Yeine stood, turning to face him. Nahadoth stopped. For a span of time that I could not measure—perhaps a breath, perhaps an hour—they stared at one another, motionless, silent. I knew that gods could speak without words, but I was not certain that was happening here. This felt more like a battle.

Then the feeling faded and Yeine sighed, stepping closer to him. “Softly,” she said, her voice more compassionate than I could have imagined. “Slowly. You’re free now. Be what you choose to be, not what they made you.”

He let out a long, slow sigh, and I felt the cold pressure of him fade just a little. When he spoke, however, his voice was just as hard as before. “I am of my choosing. But that is angry, Yeine. They burn in me, the memories… They hurt. The things he did to me.”

The room reverberated with betrayals unspoken, horrors and loss. In that silence, my anger crumbled. I had never been able to truly hate anyone who’d suffered, no matter what evils they’d done in the aftermath.

“He has not earned such happiness, Yeine,” the Nightlord said. “Not yet.”

The Lady sighed. “I know.”

I heard him touch her, perhaps a kiss, perhaps just taking her hand. It reminded me at once of Shiny and the way he often touched me, wordlessly, needing the reassurance of my nearness. Had he done that with Nahadoth, once upon a time? Perhaps Nahadoth—underneath the anger—missed those days, too. He had the Lady to comfort him, however. Shiny would soon have no one.

Silently, the Nightlord vanished. Yeine stayed where she was for a moment, then turned back to me.

“That was foolish of you,” she said. I realized she was angry, too, with me.

I nodded, weary. “I know. Sorry.”

To my surprise, that actually seemed to mollify her. She returned to the table, though she didn’t sit. “Not wholly your fault. He’s still… fragile, in some ways. The scars of the War, and his imprisonment, run deep. Some of them are still raw.”

And I remembered, with some guilt, that this was Shiny’s fault.

“I’ve made my decision,” I said, very softly.

She saw what was in my heart—or perhaps it was just obvious. “If what you said was true,” she said, “if you do care about him, then ask yourself what’s best for him.”

I did.

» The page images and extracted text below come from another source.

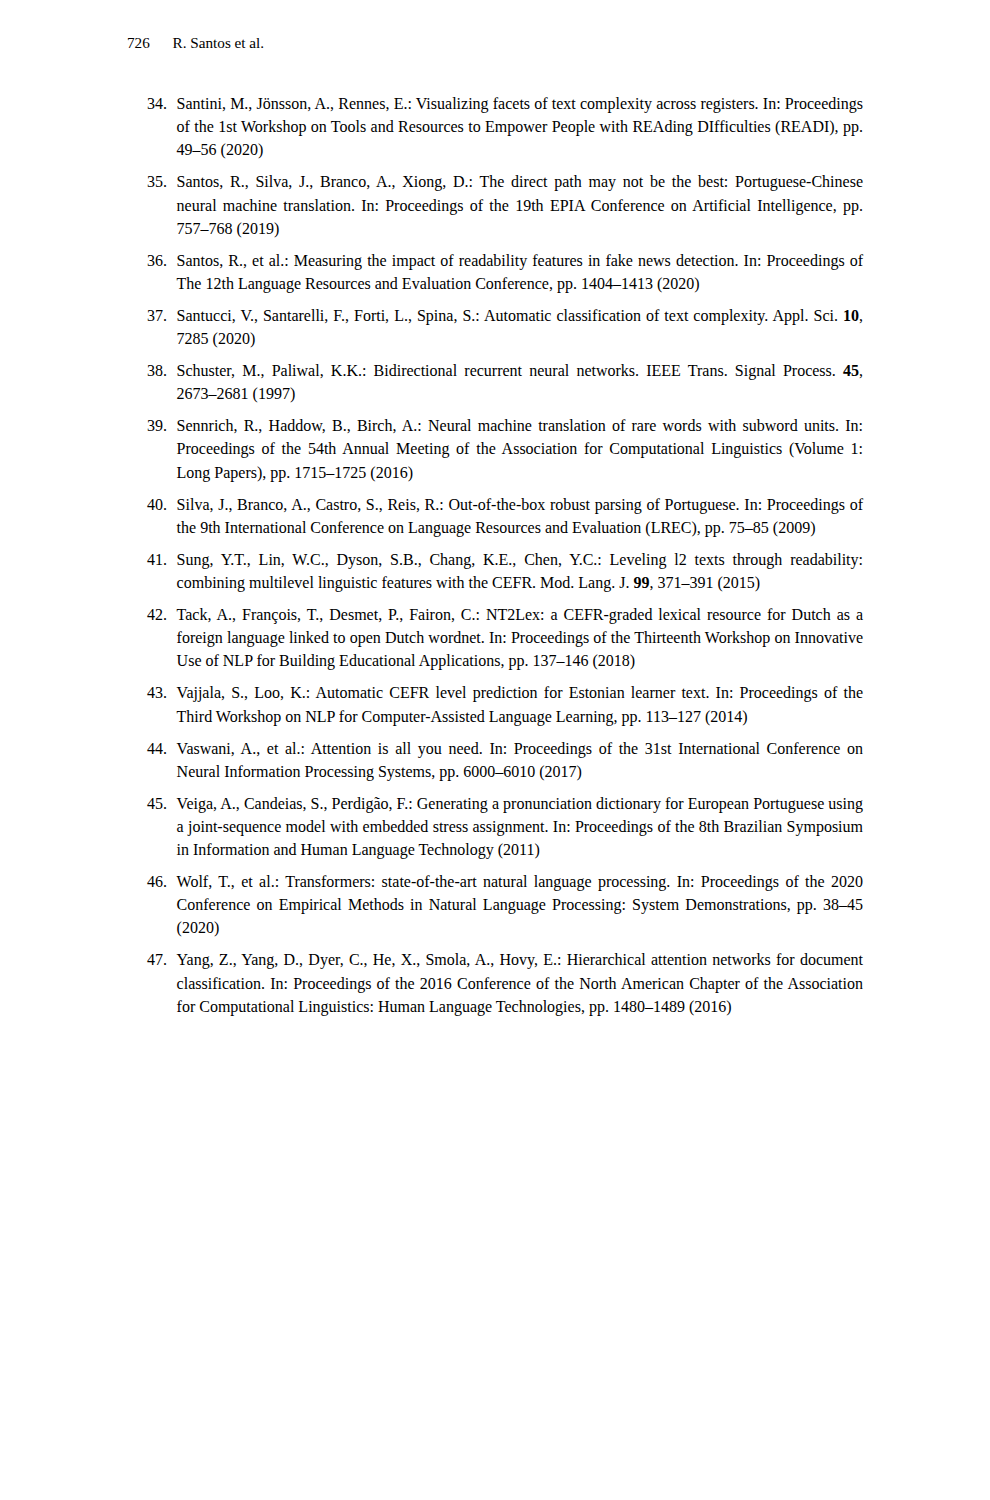726 R. Santos et al.
Santini, M., Jönsson, A., Rennes, E.: Visualizing facets of text complexity across registers. In: Proceedings of the 1st Workshop on Tools and Resources to Empower People with REAding DIfficulties (READI), pp. 49–56 (2020)
Santos, R., Silva, J., Branco, A., Xiong, D.: The direct path may not be the best: Portuguese-Chinese neural machine translation. In: Proceedings of the 19th EPIA Conference on Artificial Intelligence, pp. 757–768 (2019)
Santos, R., et al.: Measuring the impact of readability features in fake news detection. In: Proceedings of The 12th Language Resources and Evaluation Conference, pp. 1404–1413 (2020)
Santucci, V., Santarelli, F., Forti, L., Spina, S.: Automatic classification of text complexity. Appl. Sci. 10, 7285 (2020)
Schuster, M., Paliwal, K.K.: Bidirectional recurrent neural networks. IEEE Trans. Signal Process. 45, 2673–2681 (1997)
Sennrich, R., Haddow, B., Birch, A.: Neural machine translation of rare words with subword units. In: Proceedings of the 54th Annual Meeting of the Association for Computational Linguistics (Volume 1: Long Papers), pp. 1715–1725 (2016)
Silva, J., Branco, A., Castro, S., Reis, R.: Out-of-the-box robust parsing of Portuguese. In: Proceedings of the 9th International Conference on Language Resources and Evaluation (LREC), pp. 75–85 (2009)
Sung, Y.T., Lin, W.C., Dyson, S.B., Chang, K.E., Chen, Y.C.: Leveling l2 texts through readability: combining multilevel linguistic features with the CEFR. Mod. Lang. J. 99, 371–391 (2015)
Tack, A., François, T., Desmet, P., Fairon, C.: NT2Lex: a CEFR-graded lexical resource for Dutch as a foreign language linked to open Dutch wordnet. In: Proceedings of the Thirteenth Workshop on Innovative Use of NLP for Building Educational Applications, pp. 137–146 (2018)
Vajjala, S., Loo, K.: Automatic CEFR level prediction for Estonian learner text. In: Proceedings of the Third Workshop on NLP for Computer-Assisted Language Learning, pp. 113–127 (2014)
Vaswani, A., et al.: Attention is all you need. In: Proceedings of the 31st International Conference on Neural Information Processing Systems, pp. 6000–6010 (2017)
Veiga, A., Candeias, S., Perdigão, F.: Generating a pronunciation dictionary for European Portuguese using a joint-sequence model with embedded stress assignment. In: Proceedings of the 8th Brazilian Symposium in Information and Human Language Technology (2011)
Wolf, T., et al.: Transformers: state-of-the-art natural language processing. In: Proceedings of the 2020 Conference on Empirical Methods in Natural Language Processing: System Demonstrations, pp. 38–45 (2020)
Yang, Z., Yang, D., Dyer, C., He, X., Smola, A., Hovy, E.: Hierarchical attention networks for document classification. In: Proceedings of the 2016 Conference of the North American Chapter of the Association for Computational Linguistics: Human Language Technologies, pp. 1480–1489 (2016)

And in that moment I imagined Shiny, what he might become, long after I died and had turned to dust. A wanderer, a warrior, a guardian. A man of soft words and swift decisions and little in the way of kindness—yet he would have some, I understood. Some warmth. Some ability to touch, and be touched by, others. I could leave him that much, if I did it right.

But if I died, if his love killed me, there would be nothing in him. He would distance himself from mortalkind, knowing the consequences of caring too deeply for us. He would snuff that small ember of warmth in himself, fearful of the pain it brought. He would live among humanity yet be wholly alone. And he would never, ever heal.